The Vidya Balan-starrer is about reinventing lives and giving ourselves a second chance despite discouragement.
Quite early in Tumhari Sulu, the film’s lead, Sulochana, or Sulu (Vidya Balan), opens the door of her house and sees two air hostesses entering the opposite flat. She smiles, tries to initiate a conversation, and fails. They have nothing in common. Afterwards she goes to her bedroom, puts a handbag on her shoulder, and imitating the poise of those women, considers herself in the mirror. Sulu – who is in the house all day, cooking, cleaning and waiting – has not stopped dreaming.
Her desires are not grand: wanting to open a business, to do anything she can truly own. She participates in a local egg-and-spoon race, and other competitions that lend identities to those who long for them: Fastest Vegetable Cutter, Best Singer of Lata Mangeshkar Sad Song. Sulu wins these awards, and she’s proud of them. The nameplate of her house reads “Mr and Mrs Ashok”. Sulu doesn’t mind being “Mrs Ashok” but, deep down, she wants to be more.
It’s a story so common that most of us don’t see it as one. At the movies, most stories feature hopefuls, strivers and achievers. But what about those left to applaud from the sidelines? Countless films have been made on ambitious young adults, most of them men, battling adversity. But the muted desire of a housewife – whiling away the time listening to the radio, daydreaming about what her life could have been – is still desire.
Tumhari Sulu isn’t just a slice-of-life drama; it is a corrective measure. It doesn’t present its challenge as a manifesto; the writing is, for the most part, so confident and controlled that it charms you slowly, making you fall first for the innocent lead, and then for what she represents.

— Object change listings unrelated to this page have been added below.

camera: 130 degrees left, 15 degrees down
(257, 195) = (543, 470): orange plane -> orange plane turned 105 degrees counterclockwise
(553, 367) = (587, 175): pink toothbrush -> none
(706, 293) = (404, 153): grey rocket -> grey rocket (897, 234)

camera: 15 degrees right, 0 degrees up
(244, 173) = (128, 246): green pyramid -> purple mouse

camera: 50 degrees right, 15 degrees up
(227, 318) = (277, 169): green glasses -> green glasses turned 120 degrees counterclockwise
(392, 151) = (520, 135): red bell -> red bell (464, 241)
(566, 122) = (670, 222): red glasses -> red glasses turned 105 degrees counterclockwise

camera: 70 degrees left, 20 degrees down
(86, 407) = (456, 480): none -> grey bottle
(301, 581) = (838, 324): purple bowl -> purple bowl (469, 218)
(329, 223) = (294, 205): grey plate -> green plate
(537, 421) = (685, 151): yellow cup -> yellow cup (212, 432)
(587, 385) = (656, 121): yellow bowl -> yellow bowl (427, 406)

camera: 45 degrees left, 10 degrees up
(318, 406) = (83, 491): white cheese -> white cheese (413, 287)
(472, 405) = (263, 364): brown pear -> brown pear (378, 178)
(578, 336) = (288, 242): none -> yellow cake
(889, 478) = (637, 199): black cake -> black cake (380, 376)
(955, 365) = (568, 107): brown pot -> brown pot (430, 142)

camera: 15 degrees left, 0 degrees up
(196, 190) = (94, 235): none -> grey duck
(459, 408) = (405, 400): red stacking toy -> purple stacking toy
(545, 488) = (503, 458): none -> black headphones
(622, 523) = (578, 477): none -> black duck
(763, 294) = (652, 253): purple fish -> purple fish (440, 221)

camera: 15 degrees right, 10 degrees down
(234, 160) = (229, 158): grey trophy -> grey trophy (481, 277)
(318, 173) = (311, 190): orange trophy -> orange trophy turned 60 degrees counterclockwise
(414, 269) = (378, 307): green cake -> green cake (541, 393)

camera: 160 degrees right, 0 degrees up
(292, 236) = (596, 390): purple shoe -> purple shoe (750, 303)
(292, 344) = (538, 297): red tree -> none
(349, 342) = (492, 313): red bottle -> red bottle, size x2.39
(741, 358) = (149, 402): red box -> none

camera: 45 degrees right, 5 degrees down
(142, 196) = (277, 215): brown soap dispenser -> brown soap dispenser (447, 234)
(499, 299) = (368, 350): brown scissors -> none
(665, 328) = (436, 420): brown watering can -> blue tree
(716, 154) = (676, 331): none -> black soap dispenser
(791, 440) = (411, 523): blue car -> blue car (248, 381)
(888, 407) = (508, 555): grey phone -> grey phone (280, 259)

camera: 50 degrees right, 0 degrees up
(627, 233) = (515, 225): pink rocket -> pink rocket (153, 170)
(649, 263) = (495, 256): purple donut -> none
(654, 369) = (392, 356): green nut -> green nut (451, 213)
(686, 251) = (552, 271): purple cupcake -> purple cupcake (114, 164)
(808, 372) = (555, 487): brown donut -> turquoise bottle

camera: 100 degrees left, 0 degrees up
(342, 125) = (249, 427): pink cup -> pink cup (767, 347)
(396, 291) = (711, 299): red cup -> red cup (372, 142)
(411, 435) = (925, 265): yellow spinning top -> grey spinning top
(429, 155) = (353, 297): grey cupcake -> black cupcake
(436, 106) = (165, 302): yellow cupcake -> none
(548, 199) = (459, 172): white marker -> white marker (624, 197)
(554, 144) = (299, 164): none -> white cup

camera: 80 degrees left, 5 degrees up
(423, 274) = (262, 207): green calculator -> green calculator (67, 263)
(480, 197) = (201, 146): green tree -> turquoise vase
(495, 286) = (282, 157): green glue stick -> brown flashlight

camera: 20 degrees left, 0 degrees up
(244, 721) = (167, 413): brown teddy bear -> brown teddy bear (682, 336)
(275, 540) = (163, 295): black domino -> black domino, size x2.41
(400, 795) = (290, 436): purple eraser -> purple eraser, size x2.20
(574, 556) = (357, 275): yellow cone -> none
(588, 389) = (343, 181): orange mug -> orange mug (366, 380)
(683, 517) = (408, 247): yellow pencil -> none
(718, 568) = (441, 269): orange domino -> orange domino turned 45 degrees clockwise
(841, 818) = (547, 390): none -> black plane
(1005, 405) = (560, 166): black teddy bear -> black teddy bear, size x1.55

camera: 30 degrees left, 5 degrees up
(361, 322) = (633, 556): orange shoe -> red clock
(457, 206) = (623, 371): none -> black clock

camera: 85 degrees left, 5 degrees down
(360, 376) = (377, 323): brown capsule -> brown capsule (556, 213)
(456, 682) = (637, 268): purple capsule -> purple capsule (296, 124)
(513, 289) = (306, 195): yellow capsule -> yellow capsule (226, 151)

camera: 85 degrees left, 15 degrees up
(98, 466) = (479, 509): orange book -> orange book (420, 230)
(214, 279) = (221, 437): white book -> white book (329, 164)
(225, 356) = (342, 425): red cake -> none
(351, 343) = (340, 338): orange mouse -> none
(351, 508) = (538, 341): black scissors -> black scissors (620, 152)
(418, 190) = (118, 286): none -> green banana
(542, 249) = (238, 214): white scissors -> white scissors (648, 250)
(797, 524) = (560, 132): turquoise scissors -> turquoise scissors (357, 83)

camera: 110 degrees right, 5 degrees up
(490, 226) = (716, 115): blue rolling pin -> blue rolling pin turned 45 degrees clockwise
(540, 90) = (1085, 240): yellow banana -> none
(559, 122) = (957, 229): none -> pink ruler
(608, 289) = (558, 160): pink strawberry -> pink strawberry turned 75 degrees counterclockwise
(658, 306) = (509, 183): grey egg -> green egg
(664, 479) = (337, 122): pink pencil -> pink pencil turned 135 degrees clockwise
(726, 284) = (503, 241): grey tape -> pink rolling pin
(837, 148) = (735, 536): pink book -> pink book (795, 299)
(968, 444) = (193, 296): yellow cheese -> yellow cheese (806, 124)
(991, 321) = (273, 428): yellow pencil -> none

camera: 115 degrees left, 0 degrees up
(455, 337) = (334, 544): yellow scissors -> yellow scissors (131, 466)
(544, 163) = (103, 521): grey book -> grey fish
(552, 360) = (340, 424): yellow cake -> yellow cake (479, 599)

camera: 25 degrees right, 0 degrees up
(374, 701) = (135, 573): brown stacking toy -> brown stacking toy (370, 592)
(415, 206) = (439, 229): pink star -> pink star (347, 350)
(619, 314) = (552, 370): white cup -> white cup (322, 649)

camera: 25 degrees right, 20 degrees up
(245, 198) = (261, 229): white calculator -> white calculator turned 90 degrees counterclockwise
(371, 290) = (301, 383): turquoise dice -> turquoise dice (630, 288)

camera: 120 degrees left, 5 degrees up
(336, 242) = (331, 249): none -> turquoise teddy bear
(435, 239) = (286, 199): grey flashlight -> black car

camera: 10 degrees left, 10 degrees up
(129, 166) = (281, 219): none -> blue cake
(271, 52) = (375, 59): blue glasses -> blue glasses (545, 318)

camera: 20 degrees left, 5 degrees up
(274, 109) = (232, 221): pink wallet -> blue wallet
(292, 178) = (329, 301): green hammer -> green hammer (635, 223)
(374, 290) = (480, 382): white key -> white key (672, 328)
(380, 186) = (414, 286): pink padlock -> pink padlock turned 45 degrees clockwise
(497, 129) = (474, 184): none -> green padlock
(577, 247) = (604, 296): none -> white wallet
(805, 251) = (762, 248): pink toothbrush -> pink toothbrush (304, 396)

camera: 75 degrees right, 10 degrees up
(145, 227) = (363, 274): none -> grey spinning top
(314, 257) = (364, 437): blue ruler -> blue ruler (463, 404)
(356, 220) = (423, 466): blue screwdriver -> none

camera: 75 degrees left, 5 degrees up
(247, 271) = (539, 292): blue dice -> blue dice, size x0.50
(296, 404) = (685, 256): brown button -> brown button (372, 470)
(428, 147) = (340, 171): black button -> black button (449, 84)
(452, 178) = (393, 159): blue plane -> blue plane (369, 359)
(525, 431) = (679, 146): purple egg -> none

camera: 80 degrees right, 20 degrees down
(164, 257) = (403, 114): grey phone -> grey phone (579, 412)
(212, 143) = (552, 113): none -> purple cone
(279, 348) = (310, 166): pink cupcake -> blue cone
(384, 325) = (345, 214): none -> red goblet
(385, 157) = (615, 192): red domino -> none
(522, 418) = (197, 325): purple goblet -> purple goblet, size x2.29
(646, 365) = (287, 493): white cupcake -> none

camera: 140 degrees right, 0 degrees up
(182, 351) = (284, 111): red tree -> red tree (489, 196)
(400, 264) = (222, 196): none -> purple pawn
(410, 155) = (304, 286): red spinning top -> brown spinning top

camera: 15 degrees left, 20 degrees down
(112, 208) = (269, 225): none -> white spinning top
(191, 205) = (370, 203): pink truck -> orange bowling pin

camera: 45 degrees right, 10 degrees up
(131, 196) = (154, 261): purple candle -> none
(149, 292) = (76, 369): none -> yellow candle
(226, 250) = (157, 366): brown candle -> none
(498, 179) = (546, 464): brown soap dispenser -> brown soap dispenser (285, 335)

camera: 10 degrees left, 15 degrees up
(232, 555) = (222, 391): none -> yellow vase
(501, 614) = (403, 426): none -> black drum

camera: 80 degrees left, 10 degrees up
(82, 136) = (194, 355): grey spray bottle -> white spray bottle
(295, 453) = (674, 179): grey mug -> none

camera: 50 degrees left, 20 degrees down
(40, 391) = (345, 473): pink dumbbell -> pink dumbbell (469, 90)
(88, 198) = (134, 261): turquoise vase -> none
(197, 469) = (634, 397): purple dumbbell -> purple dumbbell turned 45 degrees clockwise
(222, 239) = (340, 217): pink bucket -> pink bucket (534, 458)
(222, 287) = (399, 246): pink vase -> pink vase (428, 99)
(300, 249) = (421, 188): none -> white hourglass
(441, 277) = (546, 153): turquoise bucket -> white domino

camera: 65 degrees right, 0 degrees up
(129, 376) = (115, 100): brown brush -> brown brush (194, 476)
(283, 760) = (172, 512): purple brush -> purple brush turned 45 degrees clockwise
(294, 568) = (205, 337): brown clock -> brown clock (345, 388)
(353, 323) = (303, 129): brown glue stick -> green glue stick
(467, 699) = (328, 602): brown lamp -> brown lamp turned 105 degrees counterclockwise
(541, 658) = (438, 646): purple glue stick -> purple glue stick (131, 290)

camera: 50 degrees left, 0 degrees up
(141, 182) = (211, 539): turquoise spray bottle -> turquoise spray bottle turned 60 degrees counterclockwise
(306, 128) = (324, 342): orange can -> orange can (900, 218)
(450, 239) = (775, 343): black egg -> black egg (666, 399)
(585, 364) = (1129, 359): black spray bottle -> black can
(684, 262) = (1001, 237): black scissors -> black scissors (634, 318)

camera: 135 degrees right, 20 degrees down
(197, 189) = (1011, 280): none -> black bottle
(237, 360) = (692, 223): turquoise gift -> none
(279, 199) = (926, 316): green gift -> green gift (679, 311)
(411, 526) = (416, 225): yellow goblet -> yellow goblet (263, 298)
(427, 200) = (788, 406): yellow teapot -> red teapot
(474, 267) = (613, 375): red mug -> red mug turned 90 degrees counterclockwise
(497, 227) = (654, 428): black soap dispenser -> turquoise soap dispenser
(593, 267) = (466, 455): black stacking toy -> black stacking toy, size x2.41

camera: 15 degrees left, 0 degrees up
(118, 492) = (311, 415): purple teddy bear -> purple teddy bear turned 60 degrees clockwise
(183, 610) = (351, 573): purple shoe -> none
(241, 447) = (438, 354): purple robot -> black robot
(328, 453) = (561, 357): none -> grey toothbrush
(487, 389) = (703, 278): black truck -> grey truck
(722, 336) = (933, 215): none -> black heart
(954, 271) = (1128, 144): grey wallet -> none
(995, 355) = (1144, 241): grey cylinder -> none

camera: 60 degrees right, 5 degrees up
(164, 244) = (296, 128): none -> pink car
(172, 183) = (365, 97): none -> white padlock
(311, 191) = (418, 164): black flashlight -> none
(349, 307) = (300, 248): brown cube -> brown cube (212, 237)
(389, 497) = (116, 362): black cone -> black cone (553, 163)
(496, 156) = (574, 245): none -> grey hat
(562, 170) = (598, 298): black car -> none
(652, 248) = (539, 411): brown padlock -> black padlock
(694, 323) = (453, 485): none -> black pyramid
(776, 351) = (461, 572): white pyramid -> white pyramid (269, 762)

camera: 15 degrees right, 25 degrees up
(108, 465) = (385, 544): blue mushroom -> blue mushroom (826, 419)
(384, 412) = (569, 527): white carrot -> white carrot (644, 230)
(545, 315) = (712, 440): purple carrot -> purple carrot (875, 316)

Much like Sulu, however, Tumhari Sulu takes a while to find its bearings. It meanders for the first 30 minutes, introducing Sulu, her husband (Manav Kaul), a sales manager in a garment shop, and their 11-year-old son Pranav, who live in Virar, a far-flung Mumbai suburb. Sulu wants to start a business, a cab service, but she changes her plans too often. She’s so bored in the house that she occasionally talks to a pigeon. We don’t really get a sense of what’s at stake yet. Several scenes seem randomly stitched together and fail to establish a mood, keeping you at an arm’s length from the heart of the story. The film only finds its purpose when Sulu finds hers.
Sulu wins a radio contest and goes to collect her prize, a pressure cooker. The radio station is a world she’s never seen before: people at work or playing table tennis, speaking contemporary lingo. Here she learns that Radio Wow is looking for an RJ, and thinks she’d be a perfect fit. Mimicry is her forte, and she has an impressive range; with some luck, she impresses the head of the channel. When Sulu is told that she will be considered for the job, she has only one question: “I failed in class XII. Will that be okay?”
In a country like India, where people are still judged by numbers (boards’ marks, salaries, the built-up area of our homes), and live lives of despair if they fail to attain them, this moment in Tumhari Sulu is not just funny. It is a statement of how we’ve denied second chances to too many Sulus.
Time and again, between two bigger scenes, Suresh Triveni frames Sulu’s building (in a co-operative housing society) from afar, as her voice fades in the background, implying there are many Sulus behind those windows, many dreams held within those walls. Triveni also deflates the hypocrisy of the Indian middle class – its view of independence, especially, as something that is granted (nearly always by a man) with terms, boundaries and conditions.
In recent years, Balan has appeared in either middling (Te3n, Kahaani 2) or downright shoddy films (Hamari Adhuri Kahani, Begum Jaan). She has finally found a role that does justice to her gifts. Few Hindi film actors are as capable of embracing their perceived ‘inadequacies’ – in body type, or skin colour – on screen. Her Sulu is a breath of fresh air; she’s naïve, uncool, and portrayed with just the right amount of hesitation and humour.
For a film that sweats the small stuff quite well, Tumhari Sulu’s hits sporadic false notes. Songs disrupt the story’s tone and momentum, and there are minor contrivances in the writing: Sulu’s success as an RJ parallels Ashok’s professional failures; a subplot is hatched in the final act to reach a happy climax. Some scenes try too hard to be cute. These quibbles don’t dilute the inherent charm of the story, and the simplicity of what Tumhari Sullu is saying: that it is possible to reinvent lives, to give ourselves a second chance even when others are skeptical. These may be basic truths, but we can afford to be reminded. When we worry about finishing the race first, it’s easy to lose the starting line.